After the corporal works of mercy come the spiritual works: counseling the doubtful, instructing the ignorant, admonishing sinners, consoling the afflicted, pardoning offences, bearing wrongs patiently, praying for the living and the dead. In welcoming the outcast who suffer physically and welcoming sinners who suffer spiritually, our credibility as Christians is at stake.
Humanity today needs men and women, and especially young people like yourselves, who do not wish to live their lives "halfway", young people ready to spend their lives freely in service to those of their brothers and sisters who are poorest and most vulnerable, in imitation of Christ who gave himself completely for our salvation. In the face of evil, suffering and sin, the only response possible for a disciple of Jesus is the gift of self, even of one's own life, in imitation of Christ; it is the attitude of service. Unless those who call themselves Christians live to serve, their lives serve no good purpose. By their lives, they deny Jesus Christ.
This evening, dear friends, the Lord once more asks you to be in the forefront of serving others. He wants to make of you a concrete response to the needs and sufferings of humanity. He wants you to be signs of his merciful love for our time! To enable you to carry out this mission, he shows you the way of personal commitment and self-sacrifice. It is the Way of the Cross. The Way of the Cross is the way of fidelity in following Jesus to the end, in the often dramatic situations of everyday life. It is a way that fears no lack of success, ostracism or solitude, because it
fills ours hearts with the fullness of Jesus.

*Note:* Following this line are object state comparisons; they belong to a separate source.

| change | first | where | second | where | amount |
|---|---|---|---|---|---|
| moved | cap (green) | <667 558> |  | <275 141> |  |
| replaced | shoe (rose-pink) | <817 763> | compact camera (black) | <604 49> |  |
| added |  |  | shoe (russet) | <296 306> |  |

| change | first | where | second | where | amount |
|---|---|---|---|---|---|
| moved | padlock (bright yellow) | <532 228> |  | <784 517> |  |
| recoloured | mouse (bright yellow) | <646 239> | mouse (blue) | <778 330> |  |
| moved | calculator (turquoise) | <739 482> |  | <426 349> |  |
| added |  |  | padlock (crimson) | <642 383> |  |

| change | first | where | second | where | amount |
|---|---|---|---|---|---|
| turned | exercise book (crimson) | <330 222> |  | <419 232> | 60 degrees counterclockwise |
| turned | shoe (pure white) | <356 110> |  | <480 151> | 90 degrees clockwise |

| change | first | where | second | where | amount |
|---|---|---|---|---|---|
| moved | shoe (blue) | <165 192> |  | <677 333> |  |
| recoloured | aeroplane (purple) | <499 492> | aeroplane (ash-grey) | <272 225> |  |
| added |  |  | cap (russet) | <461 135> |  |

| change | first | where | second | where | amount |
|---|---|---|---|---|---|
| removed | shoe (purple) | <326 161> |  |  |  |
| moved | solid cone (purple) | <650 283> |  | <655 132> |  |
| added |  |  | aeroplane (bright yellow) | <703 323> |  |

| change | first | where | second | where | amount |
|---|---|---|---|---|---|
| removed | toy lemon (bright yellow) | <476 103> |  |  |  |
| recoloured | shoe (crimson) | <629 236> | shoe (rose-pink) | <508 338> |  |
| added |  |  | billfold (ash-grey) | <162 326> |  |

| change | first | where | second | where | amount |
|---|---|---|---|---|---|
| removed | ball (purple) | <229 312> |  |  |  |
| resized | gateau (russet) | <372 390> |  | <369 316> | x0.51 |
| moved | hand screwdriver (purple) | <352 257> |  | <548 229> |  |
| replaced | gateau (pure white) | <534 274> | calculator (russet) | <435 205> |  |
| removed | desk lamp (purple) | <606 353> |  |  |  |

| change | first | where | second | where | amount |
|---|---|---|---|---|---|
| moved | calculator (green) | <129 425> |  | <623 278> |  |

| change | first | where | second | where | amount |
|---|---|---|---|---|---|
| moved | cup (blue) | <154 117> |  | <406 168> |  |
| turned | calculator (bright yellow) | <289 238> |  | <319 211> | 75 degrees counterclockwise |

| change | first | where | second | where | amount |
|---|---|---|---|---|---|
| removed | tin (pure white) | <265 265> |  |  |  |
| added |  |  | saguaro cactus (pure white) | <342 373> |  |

The Way of the Cross is the way of God's own life, his "style", which Jesus brings even to the pathways of a society at times divided, unjust and corrupt. The Way of the Cross alone defeats sin, evil and death, for it leads to the radiant light of Christ's resurrection and opens the horizons of a new and fuller life. It is the way of hope, the way of the future. Those who take up this way with generosity and faith give hope and a future to humanity.
Dear young people, on that Good Friday many disciples went back crestfallen to their homes. Others chose to go out to the country to forget the cross. I ask you: How do you want to go back this evening to your own homes, to the places where you are staying? How do you want to go back this evening to be alone with your thoughts? Each of you has to answer the challenge that this question sets before you.